-- RECORD EXCERPTS --

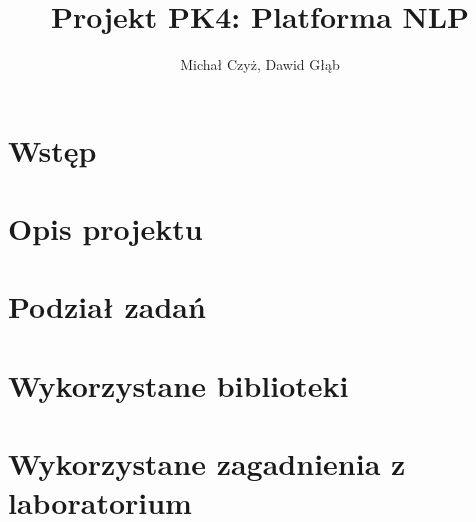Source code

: \documentclass{article}
\title{Projekt PK4: Platforma NLP}
\author{Michał Czyż, Dawid Głąb}
\begin{document}
\maketitle

\section{Wstęp}

\section{Opis projektu}

\section{Podział zadań}

\section{Wykorzystane biblioteki}

\section{Wykorzystane zagadnienia z laboratorium}
\end{document}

-- TASK --
Pick out every line above that holds the word "section" and copy it.

-- TASK OUTPUT --
\section{Wstęp}
\section{Opis projektu}
\section{Podział zadań}
\section{Wykorzystane biblioteki}
\section{Wykorzystane zagadnienia z laboratorium}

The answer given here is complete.